── Source records ──

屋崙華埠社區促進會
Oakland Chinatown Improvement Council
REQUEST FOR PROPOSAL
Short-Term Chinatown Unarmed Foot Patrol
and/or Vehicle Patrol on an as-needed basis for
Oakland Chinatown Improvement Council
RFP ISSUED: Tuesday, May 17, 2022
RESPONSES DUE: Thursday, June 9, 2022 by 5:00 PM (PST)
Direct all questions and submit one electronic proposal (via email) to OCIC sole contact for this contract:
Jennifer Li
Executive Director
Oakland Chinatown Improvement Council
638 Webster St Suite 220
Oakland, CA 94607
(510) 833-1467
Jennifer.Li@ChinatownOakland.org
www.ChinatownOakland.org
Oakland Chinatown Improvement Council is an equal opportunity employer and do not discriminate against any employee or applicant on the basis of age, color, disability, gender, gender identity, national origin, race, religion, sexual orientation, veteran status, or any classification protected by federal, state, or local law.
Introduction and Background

───
── Source records ──

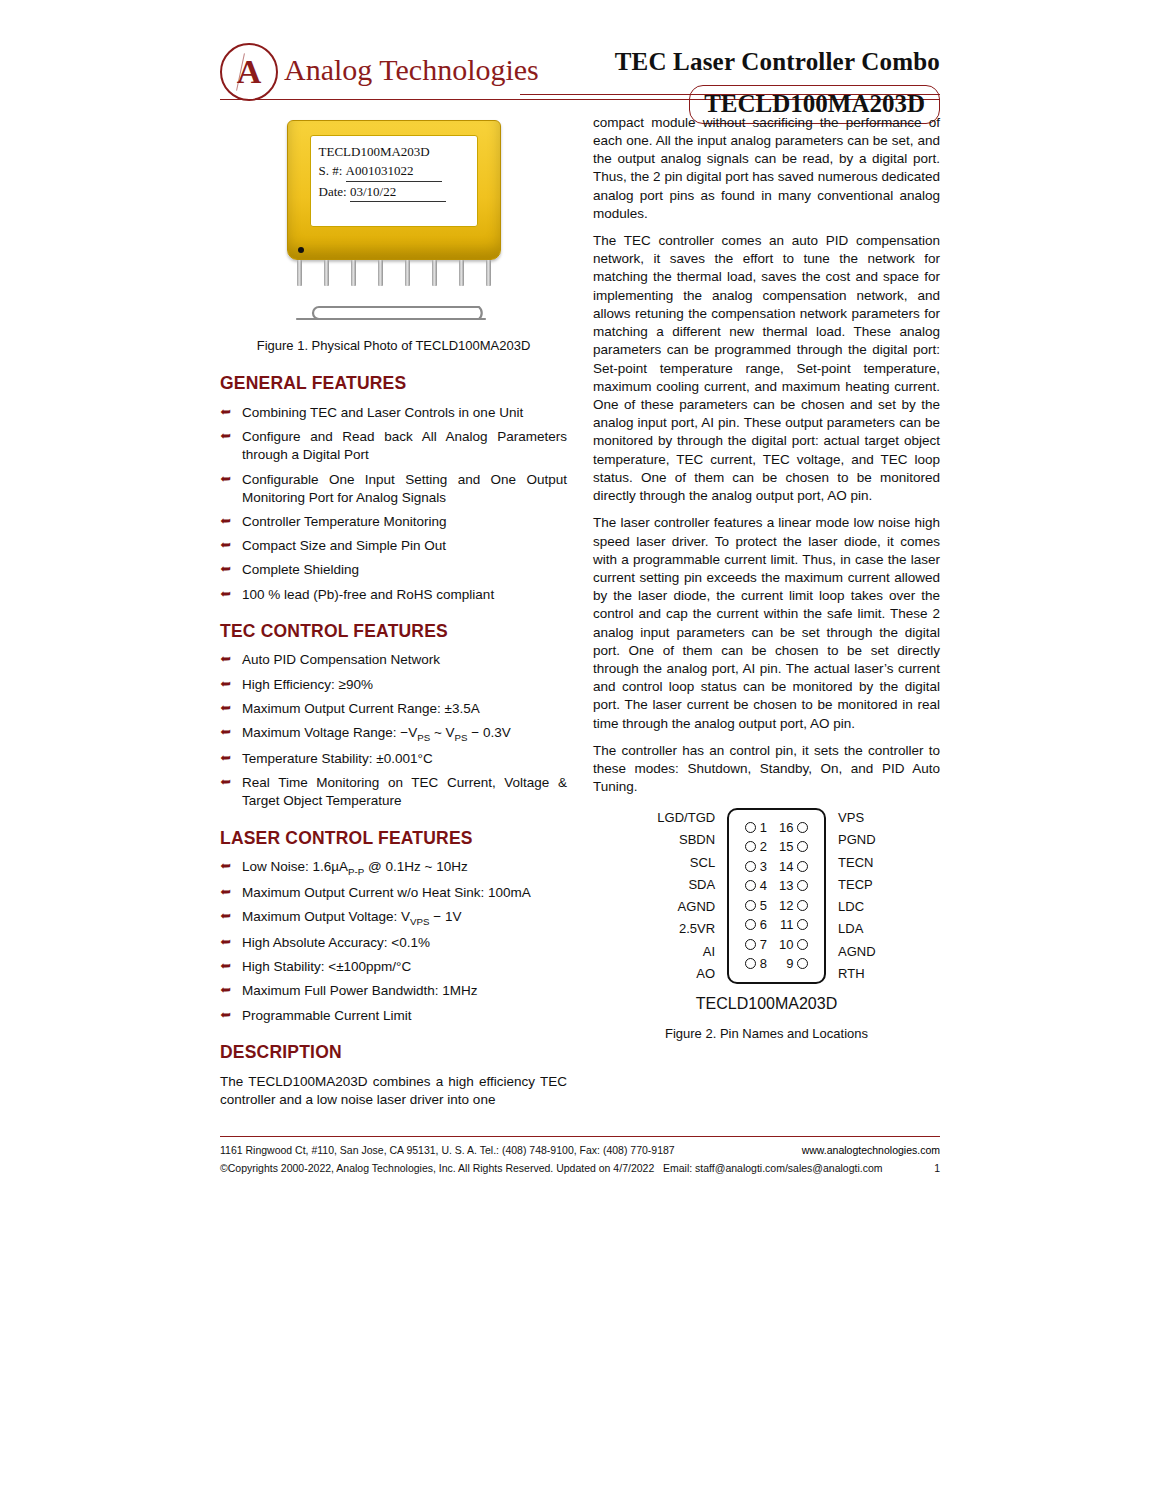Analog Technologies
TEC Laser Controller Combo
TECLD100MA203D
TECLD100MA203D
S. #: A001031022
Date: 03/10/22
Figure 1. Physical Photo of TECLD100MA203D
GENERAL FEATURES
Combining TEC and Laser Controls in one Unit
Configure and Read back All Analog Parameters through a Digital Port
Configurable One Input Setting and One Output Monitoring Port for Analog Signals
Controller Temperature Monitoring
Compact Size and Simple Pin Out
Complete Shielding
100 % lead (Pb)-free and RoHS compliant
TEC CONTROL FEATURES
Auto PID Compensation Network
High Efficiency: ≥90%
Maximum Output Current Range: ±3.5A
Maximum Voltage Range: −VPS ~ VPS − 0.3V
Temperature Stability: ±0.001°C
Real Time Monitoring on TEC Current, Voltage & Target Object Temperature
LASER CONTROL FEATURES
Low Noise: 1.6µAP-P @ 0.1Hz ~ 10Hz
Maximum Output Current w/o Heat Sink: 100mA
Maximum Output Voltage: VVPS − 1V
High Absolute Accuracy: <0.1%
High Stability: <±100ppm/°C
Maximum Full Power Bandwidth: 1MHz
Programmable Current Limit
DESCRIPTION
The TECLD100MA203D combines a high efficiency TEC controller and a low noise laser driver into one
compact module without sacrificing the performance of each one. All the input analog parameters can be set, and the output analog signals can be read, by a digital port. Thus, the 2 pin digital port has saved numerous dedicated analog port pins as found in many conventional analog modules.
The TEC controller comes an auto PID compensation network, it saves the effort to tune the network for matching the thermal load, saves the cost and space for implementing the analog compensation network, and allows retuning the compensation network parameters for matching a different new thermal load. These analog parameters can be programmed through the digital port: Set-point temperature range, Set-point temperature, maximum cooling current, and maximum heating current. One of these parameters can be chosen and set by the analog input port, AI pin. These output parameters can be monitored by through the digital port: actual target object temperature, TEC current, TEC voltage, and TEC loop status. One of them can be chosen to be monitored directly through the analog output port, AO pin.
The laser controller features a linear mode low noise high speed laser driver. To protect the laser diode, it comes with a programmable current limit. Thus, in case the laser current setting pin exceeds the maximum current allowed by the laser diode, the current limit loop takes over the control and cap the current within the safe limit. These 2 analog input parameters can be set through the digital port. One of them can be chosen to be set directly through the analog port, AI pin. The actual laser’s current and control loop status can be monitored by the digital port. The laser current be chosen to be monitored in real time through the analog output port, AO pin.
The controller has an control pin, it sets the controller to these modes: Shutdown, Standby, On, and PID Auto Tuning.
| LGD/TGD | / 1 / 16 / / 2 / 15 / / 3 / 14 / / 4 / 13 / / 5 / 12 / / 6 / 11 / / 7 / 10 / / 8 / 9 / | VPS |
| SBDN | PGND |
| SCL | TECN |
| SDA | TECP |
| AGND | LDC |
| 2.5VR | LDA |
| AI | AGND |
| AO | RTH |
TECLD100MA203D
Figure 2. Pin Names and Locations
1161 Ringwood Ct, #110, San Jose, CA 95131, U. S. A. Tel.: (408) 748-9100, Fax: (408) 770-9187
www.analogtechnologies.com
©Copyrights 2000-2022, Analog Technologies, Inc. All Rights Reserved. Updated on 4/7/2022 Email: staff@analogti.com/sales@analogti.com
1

───
── Source records ──

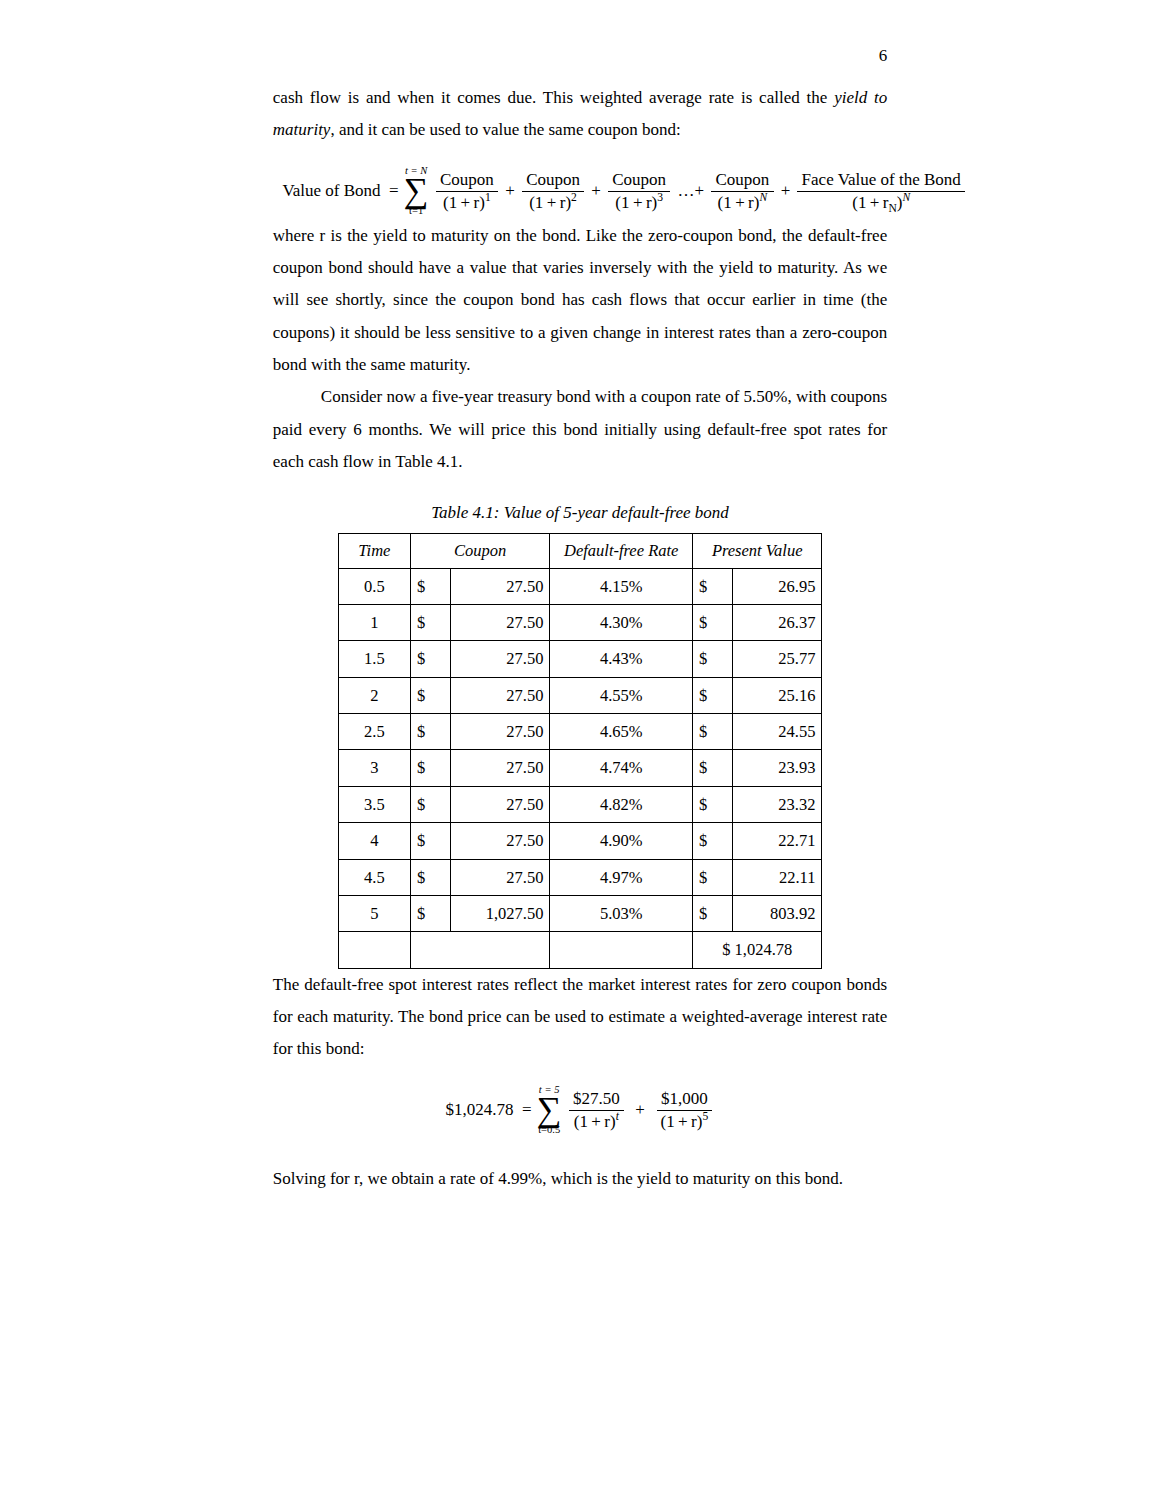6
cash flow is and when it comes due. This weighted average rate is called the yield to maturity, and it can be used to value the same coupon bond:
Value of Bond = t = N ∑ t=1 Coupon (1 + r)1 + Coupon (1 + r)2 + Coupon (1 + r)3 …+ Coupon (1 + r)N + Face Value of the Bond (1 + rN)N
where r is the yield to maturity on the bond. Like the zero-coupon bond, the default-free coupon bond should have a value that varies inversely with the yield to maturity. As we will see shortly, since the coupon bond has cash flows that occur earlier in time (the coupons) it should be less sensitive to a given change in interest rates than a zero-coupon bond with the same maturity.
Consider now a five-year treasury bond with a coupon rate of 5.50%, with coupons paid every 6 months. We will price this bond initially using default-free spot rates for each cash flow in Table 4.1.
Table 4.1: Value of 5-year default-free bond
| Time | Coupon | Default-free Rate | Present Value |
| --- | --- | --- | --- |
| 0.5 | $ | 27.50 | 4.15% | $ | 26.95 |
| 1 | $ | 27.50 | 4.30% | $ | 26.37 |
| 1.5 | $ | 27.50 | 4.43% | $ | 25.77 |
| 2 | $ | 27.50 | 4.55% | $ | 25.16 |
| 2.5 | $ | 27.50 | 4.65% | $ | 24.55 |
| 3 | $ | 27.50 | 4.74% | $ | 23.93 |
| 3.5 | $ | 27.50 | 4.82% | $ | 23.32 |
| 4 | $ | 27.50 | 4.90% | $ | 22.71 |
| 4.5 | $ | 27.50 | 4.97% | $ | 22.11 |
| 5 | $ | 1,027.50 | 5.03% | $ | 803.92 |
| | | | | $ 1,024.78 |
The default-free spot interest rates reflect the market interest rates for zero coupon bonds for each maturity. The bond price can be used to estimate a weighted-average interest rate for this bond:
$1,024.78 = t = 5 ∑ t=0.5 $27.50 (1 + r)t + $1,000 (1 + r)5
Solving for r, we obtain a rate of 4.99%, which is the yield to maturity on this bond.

───

Aim of the task =>
Show each line in the entries that holds the string "monitored".

Solved problem =>
The TEC controller comes an auto PID compensation network, it saves the effort to tune the network for matching the thermal load, saves the cost and space for implementing the analog compensation network, and allows retuning the compensation network parameters for matching a different new thermal load. These analog parameters can be programmed through the digital port: Set-point temperature range, Set-point temperature, maximum cooling current, and maximum heating current. One of these parameters can be chosen and set by the analog input port, AI pin. These output parameters can be monitored by through the digital port: actual target object temperature, TEC current, TEC voltage, and TEC loop status. One of them can be chosen to be monitored directly through the analog output port, AO pin.
The laser controller features a linear mode low noise high speed laser driver. To protect the laser diode, it comes with a programmable current limit. Thus, in case the laser current setting pin exceeds the maximum current allowed by the laser diode, the current limit loop takes over the control and cap the current within the safe limit. These 2 analog input parameters can be set through the digital port. One of them can be chosen to be set directly through the analog port, AI pin. The actual laser’s current and control loop status can be monitored by the digital port. The laser current be chosen to be monitored in real time through the analog output port, AO pin.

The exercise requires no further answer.